— WHAT NEEDS TO BE DONE —
Write out exactly the lines between the line containing "2027-11-15: 260000 -> 231633" and the end of the records, counting both ends, and leave out all pictures.
--
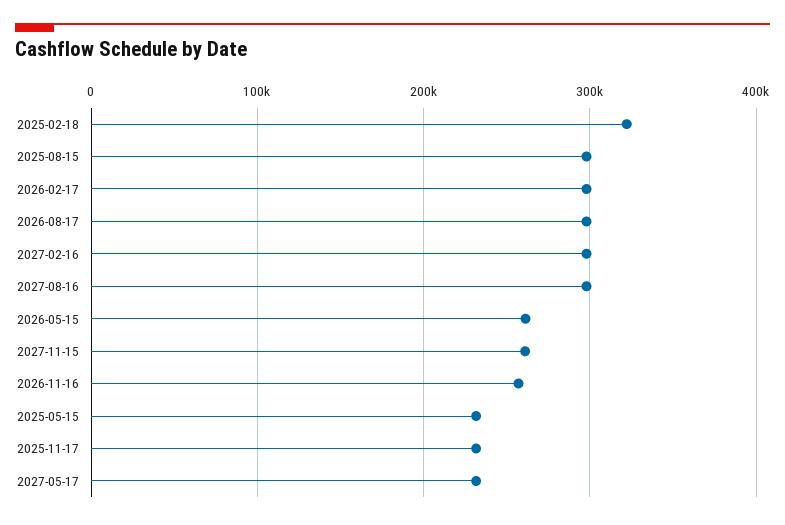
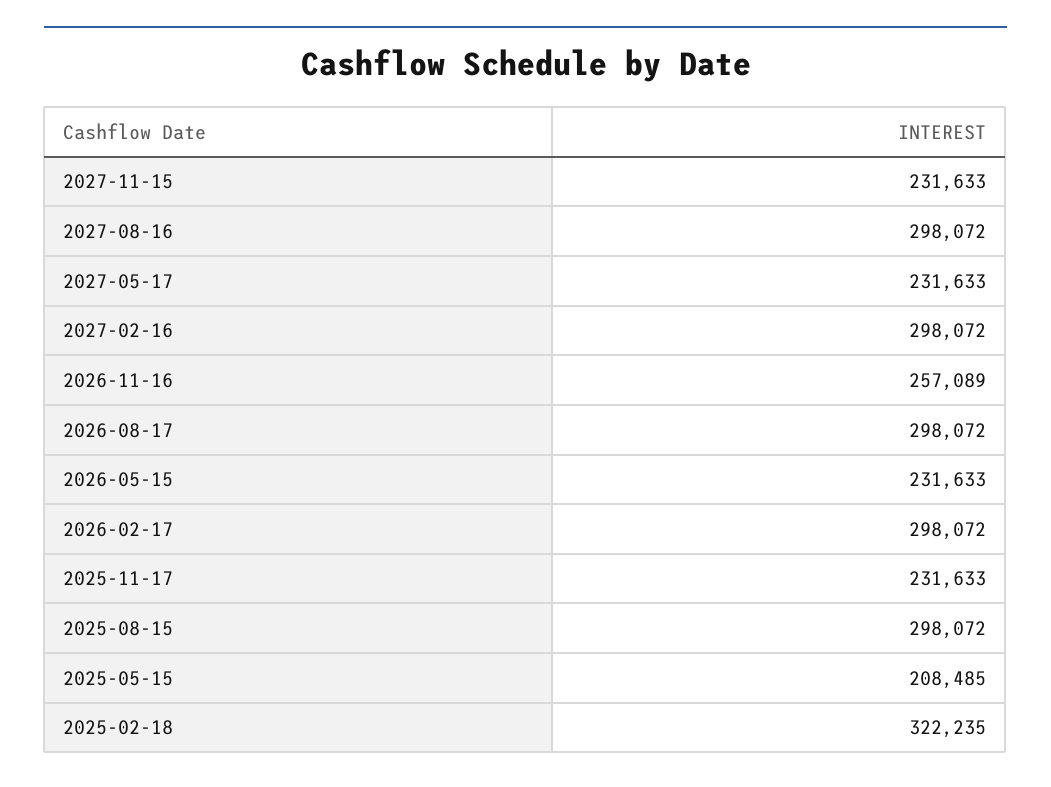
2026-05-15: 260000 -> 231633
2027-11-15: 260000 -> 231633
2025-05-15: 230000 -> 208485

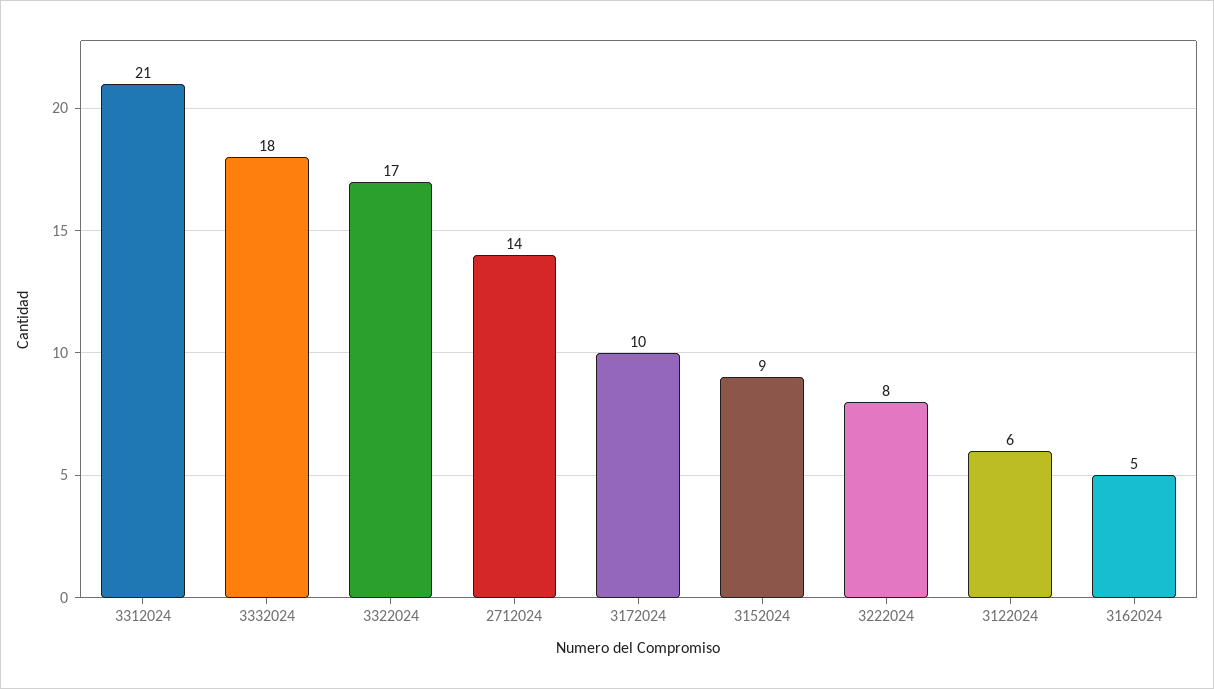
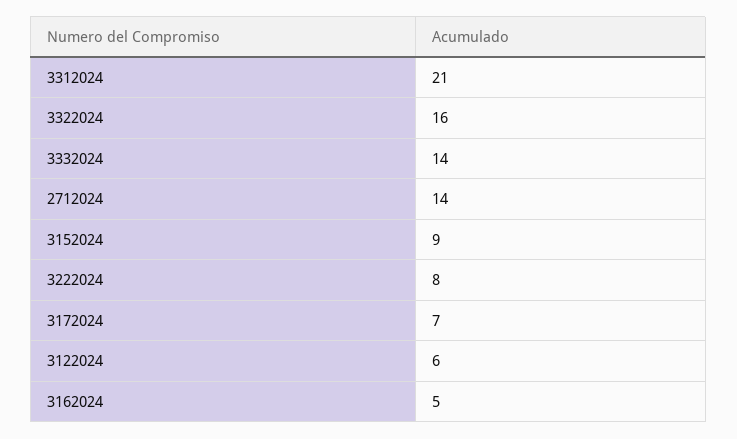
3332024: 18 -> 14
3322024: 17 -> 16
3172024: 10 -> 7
--
— RESULT OF THE TASK —
2027-11-15: 260000 -> 231633
2025-05-15: 230000 -> 208485

3332024: 18 -> 14
3322024: 17 -> 16
3172024: 10 -> 7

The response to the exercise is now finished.